## Source data
● ● ● ● ● ● ●

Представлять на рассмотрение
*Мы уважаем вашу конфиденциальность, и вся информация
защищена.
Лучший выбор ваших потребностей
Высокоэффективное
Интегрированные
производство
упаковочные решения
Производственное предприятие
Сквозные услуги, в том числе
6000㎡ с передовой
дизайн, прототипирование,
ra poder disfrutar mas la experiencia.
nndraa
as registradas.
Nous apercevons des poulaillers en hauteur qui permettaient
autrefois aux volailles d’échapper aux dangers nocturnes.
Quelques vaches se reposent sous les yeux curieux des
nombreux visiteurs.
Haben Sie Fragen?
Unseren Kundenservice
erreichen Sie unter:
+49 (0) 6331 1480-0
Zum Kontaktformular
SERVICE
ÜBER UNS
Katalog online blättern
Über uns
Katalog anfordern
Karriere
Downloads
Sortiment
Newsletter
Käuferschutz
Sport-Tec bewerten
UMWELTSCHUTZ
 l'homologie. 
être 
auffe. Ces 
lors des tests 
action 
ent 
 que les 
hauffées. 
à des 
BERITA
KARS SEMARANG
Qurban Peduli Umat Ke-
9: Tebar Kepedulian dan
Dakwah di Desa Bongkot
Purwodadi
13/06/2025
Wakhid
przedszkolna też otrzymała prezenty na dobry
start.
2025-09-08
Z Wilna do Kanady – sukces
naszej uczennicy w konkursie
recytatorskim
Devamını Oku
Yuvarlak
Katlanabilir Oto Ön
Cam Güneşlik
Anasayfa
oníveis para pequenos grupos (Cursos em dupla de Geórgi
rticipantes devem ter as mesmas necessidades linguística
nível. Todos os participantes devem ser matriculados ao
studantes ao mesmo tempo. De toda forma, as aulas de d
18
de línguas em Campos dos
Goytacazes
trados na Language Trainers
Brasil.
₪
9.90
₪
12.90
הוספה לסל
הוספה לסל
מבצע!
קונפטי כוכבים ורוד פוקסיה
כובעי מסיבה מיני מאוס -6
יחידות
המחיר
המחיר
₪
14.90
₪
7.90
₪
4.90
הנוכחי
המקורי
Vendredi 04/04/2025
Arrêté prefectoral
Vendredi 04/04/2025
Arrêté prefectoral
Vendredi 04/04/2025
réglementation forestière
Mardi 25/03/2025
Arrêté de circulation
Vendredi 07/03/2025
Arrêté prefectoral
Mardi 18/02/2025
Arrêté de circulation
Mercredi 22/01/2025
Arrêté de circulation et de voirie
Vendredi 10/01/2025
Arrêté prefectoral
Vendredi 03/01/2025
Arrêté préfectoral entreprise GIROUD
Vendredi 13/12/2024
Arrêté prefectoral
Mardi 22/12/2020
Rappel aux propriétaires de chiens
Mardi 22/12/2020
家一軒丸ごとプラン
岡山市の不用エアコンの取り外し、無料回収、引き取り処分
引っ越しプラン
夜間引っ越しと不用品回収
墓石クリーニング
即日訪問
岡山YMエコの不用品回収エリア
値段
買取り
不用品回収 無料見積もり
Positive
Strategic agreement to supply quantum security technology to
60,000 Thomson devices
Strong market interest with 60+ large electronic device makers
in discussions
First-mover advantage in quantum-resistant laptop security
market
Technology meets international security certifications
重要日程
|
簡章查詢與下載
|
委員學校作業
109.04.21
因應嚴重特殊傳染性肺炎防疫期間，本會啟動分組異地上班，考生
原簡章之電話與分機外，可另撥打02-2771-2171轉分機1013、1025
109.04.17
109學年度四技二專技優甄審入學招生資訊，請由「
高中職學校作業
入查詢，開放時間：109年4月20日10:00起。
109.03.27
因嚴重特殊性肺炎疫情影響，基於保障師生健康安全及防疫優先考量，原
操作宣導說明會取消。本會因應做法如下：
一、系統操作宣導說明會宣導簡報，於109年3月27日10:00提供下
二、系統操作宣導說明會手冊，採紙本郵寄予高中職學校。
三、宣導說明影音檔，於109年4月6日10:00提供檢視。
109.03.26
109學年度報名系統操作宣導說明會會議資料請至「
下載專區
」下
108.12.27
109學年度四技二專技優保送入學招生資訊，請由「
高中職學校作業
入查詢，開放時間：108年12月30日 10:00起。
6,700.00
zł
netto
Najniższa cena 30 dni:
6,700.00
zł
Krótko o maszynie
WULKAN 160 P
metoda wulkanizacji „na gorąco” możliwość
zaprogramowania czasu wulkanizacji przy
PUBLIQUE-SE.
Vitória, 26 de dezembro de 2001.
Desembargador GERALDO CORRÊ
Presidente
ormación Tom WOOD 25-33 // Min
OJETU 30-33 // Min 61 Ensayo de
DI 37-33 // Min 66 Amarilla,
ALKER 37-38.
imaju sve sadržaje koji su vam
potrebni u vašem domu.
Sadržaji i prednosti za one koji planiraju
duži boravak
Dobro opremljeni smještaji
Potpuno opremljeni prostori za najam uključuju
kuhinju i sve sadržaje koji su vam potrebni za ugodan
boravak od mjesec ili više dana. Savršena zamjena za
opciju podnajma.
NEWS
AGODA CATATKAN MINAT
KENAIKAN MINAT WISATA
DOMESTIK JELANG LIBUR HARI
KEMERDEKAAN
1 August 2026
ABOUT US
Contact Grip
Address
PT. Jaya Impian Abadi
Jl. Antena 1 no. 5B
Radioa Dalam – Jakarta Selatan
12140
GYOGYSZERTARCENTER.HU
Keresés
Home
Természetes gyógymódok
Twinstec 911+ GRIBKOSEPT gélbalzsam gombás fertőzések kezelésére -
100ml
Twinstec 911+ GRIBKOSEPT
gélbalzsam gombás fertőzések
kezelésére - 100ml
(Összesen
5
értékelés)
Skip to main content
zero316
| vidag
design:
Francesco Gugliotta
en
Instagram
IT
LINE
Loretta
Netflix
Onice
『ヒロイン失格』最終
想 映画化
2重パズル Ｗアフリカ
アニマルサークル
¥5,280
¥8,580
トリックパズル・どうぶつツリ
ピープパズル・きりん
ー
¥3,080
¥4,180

● ● ● ● ● ● ●

## Request
Pull every line of text out of the items above and reproduce each one unchanged, in its original order.

## Answer below
Представлять на рассмотрение
*Мы уважаем вашу конфиденциальность, и вся информация
защищена.
Лучший выбор ваших потребностей
Высокоэффективное
Интегрированные
производство
упаковочные решения
Производственное предприятие
Сквозные услуги, в том числе
6000㎡ с передовой
дизайн, прототипирование,
ra poder disfrutar mas la experiencia.
nndraa
as registradas.
Nous apercevons des poulaillers en hauteur qui permettaient
autrefois aux volailles d’échapper aux dangers nocturnes.
Quelques vaches se reposent sous les yeux curieux des
nombreux visiteurs.
Haben Sie Fragen?
Unseren Kundenservice
erreichen Sie unter:
+49 (0) 6331 1480-0
Zum Kontaktformular
SERVICE
ÜBER UNS
Katalog online blättern
Über uns
Katalog anfordern
Karriere
Downloads
Sortiment
Newsletter
Käuferschutz
Sport-Tec bewerten
UMWELTSCHUTZ
 l'homologie. 
être 
auffe. Ces 
lors des tests 
action 
ent 
 que les 
hauffées. 
à des 
BERITA
KARS SEMARANG
Qurban Peduli Umat Ke-
9: Tebar Kepedulian dan
Dakwah di Desa Bongkot
Purwodadi
13/06/2025
Wakhid
przedszkolna też otrzymała prezenty na dobry
start.
2025-09-08
Z Wilna do Kanady – sukces
naszej uczennicy w konkursie
recytatorskim
Devamını Oku
Yuvarlak
Katlanabilir Oto Ön
Cam Güneşlik
Anasayfa
oníveis para pequenos grupos (Cursos em dupla de Geórgi
rticipantes devem ter as mesmas necessidades linguística
nível. Todos os participantes devem ser matriculados ao
studantes ao mesmo tempo. De toda forma, as aulas de d
18
de línguas em Campos dos
Goytacazes
trados na Language Trainers
Brasil.
₪
9.90
₪
12.90
הוספה לסל
הוספה לסל
מבצע!
קונפטי כוכבים ורוד פוקסיה
כובעי מסיבה מיני מאוס -6
יחידות
המחיר
המחיר
₪
14.90
₪
7.90
₪
4.90
הנוכחי
המקורי
Vendredi 04/04/2025
Arrêté prefectoral
Vendredi 04/04/2025
Arrêté prefectoral
Vendredi 04/04/2025
réglementation forestière
Mardi 25/03/2025
Arrêté de circulation
Vendredi 07/03/2025
Arrêté prefectoral
Mardi 18/02/2025
Arrêté de circulation
Mercredi 22/01/2025
Arrêté de circulation et de voirie
Vendredi 10/01/2025
Arrêté prefectoral
Vendredi 03/01/2025
Arrêté préfectoral entreprise GIROUD
Vendredi 13/12/2024
Arrêté prefectoral
Mardi 22/12/2020
Rappel aux propriétaires de chiens
Mardi 22/12/2020
家一軒丸ごとプラン
岡山市の不用エアコンの取り外し、無料回収、引き取り処分
引っ越しプラン
夜間引っ越しと不用品回収
墓石クリーニング
即日訪問
岡山YMエコの不用品回収エリア
値段
買取り
不用品回収 無料見積もり
Positive
Strategic agreement to supply quantum security technology to
60,000 Thomson devices
Strong market interest with 60+ large electronic device makers
in discussions
First-mover advantage in quantum-resistant laptop security
market
Technology meets international security certifications
重要日程
|
簡章查詢與下載
|
委員學校作業
109.04.21
因應嚴重特殊傳染性肺炎防疫期間，本會啟動分組異地上班，考生
原簡章之電話與分機外，可另撥打02-2771-2171轉分機1013、1025
109.04.17
109學年度四技二專技優甄審入學招生資訊，請由「
高中職學校作業
入查詢，開放時間：109年4月20日10:00起。
109.03.27
因嚴重特殊性肺炎疫情影響，基於保障師生健康安全及防疫優先考量，原
操作宣導說明會取消。本會因應做法如下：
一、系統操作宣導說明會宣導簡報，於109年3月27日10:00提供下
二、系統操作宣導說明會手冊，採紙本郵寄予高中職學校。
三、宣導說明影音檔，於109年4月6日10:00提供檢視。
109.03.26
109學年度報名系統操作宣導說明會會議資料請至「
下載專區
」下
108.12.27
109學年度四技二專技優保送入學招生資訊，請由「
高中職學校作業
入查詢，開放時間：108年12月30日 10:00起。
6,700.00
zł
netto
Najniższa cena 30 dni:
6,700.00
zł
Krótko o maszynie
WULKAN 160 P
metoda wulkanizacji „na gorąco” możliwość
zaprogramowania czasu wulkanizacji przy
PUBLIQUE-SE.
Vitória, 26 de dezembro de 2001.
Desembargador GERALDO CORRÊ
Presidente
ormación Tom WOOD 25-33 // Min
OJETU 30-33 // Min 61 Ensayo de
DI 37-33 // Min 66 Amarilla,
ALKER 37-38.
imaju sve sadržaje koji su vam
potrebni u vašem domu.
Sadržaji i prednosti za one koji planiraju
duži boravak
Dobro opremljeni smještaji
Potpuno opremljeni prostori za najam uključuju
kuhinju i sve sadržaje koji su vam potrebni za ugodan
boravak od mjesec ili više dana. Savršena zamjena za
opciju podnajma.
NEWS
AGODA CATATKAN MINAT
KENAIKAN MINAT WISATA
DOMESTIK JELANG LIBUR HARI
KEMERDEKAAN
1 August 2026
ABOUT US
Contact Grip
Address
PT. Jaya Impian Abadi
Jl. Antena 1 no. 5B
Radioa Dalam – Jakarta Selatan
12140
GYOGYSZERTARCENTER.HU
Keresés
Home
Természetes gyógymódok
Twinstec 911+ GRIBKOSEPT gélbalzsam gombás fertőzések kezelésére -
100ml
Twinstec 911+ GRIBKOSEPT
gélbalzsam gombás fertőzések
kezelésére - 100ml
(Összesen
5
értékelés)
Skip to main content
zero316
| vidag
design:
Francesco Gugliotta
en
Instagram
IT
LINE
Loretta
Netflix
Onice
『ヒロイン失格』最終
想 映画化
2重パズル Ｗアフリカ
アニマルサークル
¥5,280
¥8,580
トリックパズル・どうぶつツリ
ピープパズル・きりん
ー
¥3,080
¥4,180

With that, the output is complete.